**Problem requirements:**
Copy out the invention summary below word for word, from its heading to its final sentence.

**Text extract:**
· · · · ·

SUMMARY OF THE INVENTION

A method for coding multi-view video images is provided in an embodiment of the present invention.
The method comprises: obtaining a view dependency between inter-view reference images for a viewpoint image; and encoding the viewpoint image in motion skip mode according to the view dependency and a first inter-view motion dependency of a first non-anchor image, wherein the first non-anchor image has no inter-view reference image.
A method for decoding multi-view video images in an embodiment of the present invention comprises: obtaining a view dependency between inter-view reference images for an anchor image; and decoding a viewpoint image in motion skip mode according to the view dependency and dependency information sent by a coder, wherein the dependency information is about a view dependency between reference images for a non-anchor image.
An apparatus for coding multi-view video images in an embodiment of the present invention comprises: a first reference image obtaining module, adapted to obtain a view dependency between inter-view reference images for a viewpoint image; and a multi-view video image coding module, adapted to encode the viewpoint image in motion skip mode according to the view dependency and a first inter-view motion dependency of a first non-anchor image, wherein the first non-anchor image has no inter-view reference image.
An apparatus for decoding multi-view video images in an embodiment of the present invention comprises: a first reference image obtaining module, adapted to obtain a view dependency between inter-view reference images for an anchor image; and a multi-view video image decoding module, adapted to decode a viewpoint image in motion skip mode according to the view dependency and dependency information sent by a coder, wherein the dependency information is about a view dependency between reference images for a non-anchor image.
It is evident from the foregoing technical solution that, in the process of coding the current macro block in motion skip mode, the inter-view motion dependencies of an image under coding are set, and therefore, the coding is simplified, and the efficiency in and the gain of coding the multi-view video image are improved.

· · · · ·

**Items:**
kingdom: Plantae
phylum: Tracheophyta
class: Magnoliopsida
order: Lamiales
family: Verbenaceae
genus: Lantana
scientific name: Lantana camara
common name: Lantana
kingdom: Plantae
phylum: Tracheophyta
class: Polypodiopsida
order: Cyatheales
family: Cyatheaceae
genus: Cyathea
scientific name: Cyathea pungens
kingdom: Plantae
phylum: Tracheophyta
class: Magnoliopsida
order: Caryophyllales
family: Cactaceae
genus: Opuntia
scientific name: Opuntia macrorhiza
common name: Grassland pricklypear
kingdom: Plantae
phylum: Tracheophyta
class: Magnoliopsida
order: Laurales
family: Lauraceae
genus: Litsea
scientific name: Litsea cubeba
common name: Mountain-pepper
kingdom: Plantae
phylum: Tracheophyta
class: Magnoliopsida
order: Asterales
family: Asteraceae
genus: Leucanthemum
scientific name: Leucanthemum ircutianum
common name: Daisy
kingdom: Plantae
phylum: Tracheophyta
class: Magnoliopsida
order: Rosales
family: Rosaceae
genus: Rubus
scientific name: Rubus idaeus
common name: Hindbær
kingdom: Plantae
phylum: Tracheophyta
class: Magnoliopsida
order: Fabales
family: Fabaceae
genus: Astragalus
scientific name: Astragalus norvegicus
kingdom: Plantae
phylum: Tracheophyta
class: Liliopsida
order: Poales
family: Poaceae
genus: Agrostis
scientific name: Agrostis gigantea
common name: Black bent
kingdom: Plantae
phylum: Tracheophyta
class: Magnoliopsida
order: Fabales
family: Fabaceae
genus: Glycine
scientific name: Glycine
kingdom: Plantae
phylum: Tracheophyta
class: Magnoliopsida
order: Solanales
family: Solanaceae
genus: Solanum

· · · · ·

**Solution for this task:**
SUMMARY OF THE INVENTION

A method for coding multi-view video images is provided in an embodiment of the present invention.
The method comprises: obtaining a view dependency between inter-view reference images for a viewpoint image; and encoding the viewpoint image in motion skip mode according to the view dependency and a first inter-view motion dependency of a first non-anchor image, wherein the first non-anchor image has no inter-view reference image.
A method for decoding multi-view video images in an embodiment of the present invention comprises: obtaining a view dependency between inter-view reference images for an anchor image; and decoding a viewpoint image in motion skip mode according to the view dependency and dependency information sent by a coder, wherein the dependency information is about a view dependency between reference images for a non-anchor image.
An apparatus for coding multi-view video images in an embodiment of the present invention comprises: a first reference image obtaining module, adapted to obtain a view dependency between inter-view reference images for a viewpoint image; and a multi-view video image coding module, adapted to encode the viewpoint image in motion skip mode according to the view dependency and a first inter-view motion dependency of a first non-anchor image, wherein the first non-anchor image has no inter-view reference image.
An apparatus for decoding multi-view video images in an embodiment of the present invention comprises: a first reference image obtaining module, adapted to obtain a view dependency between inter-view reference images for an anchor image; and a multi-view video image decoding module, adapted to decode a viewpoint image in motion skip mode according to the view dependency and dependency information sent by a coder, wherein the dependency information is about a view dependency between reference images for a non-anchor image.
It is evident from the foregoing technical solution that, in the process of coding the current macro block in motion skip mode, the inter-view motion dependencies of an image under coding are set, and therefore, the coding is simplified, and the efficiency in and the gain of coding the multi-view video image are improved.